What the exercise asks → Whenever a line below mentions the word "APERTURE", that line should be copied.

=== Begin Enclosure ===

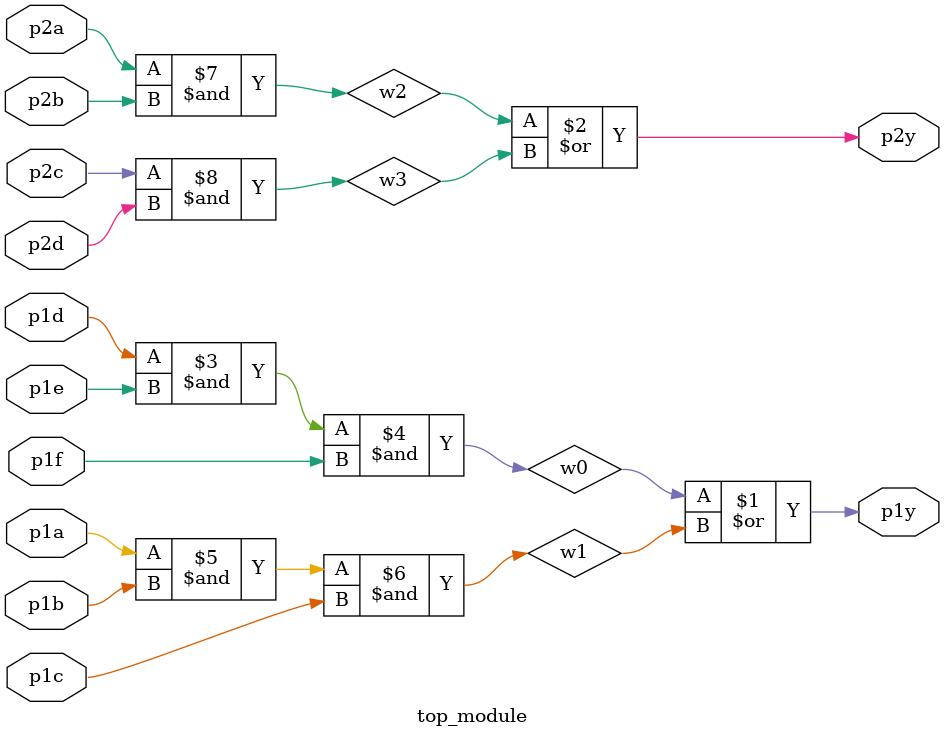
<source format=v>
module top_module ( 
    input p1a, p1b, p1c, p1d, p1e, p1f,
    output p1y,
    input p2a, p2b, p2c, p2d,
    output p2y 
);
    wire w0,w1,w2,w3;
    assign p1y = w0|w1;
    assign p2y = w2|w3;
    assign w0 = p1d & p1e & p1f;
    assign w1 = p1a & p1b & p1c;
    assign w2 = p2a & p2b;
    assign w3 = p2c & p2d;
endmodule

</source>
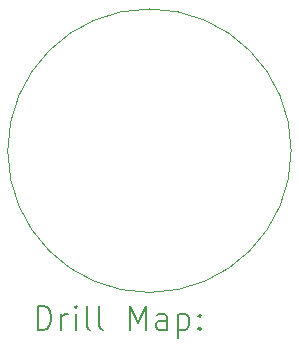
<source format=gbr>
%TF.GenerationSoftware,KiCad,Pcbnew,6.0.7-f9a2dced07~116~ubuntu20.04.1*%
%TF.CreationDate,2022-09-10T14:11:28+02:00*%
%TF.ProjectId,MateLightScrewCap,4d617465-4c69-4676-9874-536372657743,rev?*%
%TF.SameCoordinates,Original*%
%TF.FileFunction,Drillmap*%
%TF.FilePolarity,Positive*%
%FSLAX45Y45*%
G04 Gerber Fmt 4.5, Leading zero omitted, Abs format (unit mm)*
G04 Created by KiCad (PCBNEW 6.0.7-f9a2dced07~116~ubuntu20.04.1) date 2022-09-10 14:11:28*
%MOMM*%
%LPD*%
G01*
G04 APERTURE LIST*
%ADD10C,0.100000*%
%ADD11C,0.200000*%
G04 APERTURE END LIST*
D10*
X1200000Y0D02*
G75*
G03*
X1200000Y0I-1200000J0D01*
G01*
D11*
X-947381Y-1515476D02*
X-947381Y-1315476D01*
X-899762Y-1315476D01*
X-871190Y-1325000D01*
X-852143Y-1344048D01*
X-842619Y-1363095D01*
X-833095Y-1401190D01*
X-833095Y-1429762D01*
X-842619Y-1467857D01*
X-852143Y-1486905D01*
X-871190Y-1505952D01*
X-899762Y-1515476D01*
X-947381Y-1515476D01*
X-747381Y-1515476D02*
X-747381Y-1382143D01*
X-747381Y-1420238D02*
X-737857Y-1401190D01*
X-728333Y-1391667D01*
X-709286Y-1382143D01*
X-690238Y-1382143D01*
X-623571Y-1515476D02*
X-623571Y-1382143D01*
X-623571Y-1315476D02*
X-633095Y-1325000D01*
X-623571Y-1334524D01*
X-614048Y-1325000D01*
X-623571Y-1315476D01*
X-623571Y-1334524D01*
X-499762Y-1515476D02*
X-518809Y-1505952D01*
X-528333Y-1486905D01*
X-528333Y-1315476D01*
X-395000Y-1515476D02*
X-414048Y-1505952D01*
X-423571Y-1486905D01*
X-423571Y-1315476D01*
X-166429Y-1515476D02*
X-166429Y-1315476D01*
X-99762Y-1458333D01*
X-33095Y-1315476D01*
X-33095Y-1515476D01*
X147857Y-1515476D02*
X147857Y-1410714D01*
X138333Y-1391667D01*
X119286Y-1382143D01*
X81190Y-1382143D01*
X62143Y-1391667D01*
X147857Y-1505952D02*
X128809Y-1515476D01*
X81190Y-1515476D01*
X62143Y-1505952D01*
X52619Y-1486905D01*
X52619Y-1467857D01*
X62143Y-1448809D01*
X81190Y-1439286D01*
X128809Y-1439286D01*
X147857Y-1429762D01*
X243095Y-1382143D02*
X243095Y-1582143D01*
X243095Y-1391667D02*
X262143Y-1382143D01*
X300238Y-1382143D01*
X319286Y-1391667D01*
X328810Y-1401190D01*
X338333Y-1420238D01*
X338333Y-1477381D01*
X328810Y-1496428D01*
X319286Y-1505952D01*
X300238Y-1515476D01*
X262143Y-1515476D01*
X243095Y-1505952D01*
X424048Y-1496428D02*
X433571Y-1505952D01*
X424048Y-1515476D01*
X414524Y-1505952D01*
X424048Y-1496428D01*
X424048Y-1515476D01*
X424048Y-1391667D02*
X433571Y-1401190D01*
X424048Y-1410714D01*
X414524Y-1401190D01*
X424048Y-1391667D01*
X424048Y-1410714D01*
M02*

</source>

=== End Enclosure ===

Answer section →
G04 APERTURE LIST*
G04 APERTURE END LIST*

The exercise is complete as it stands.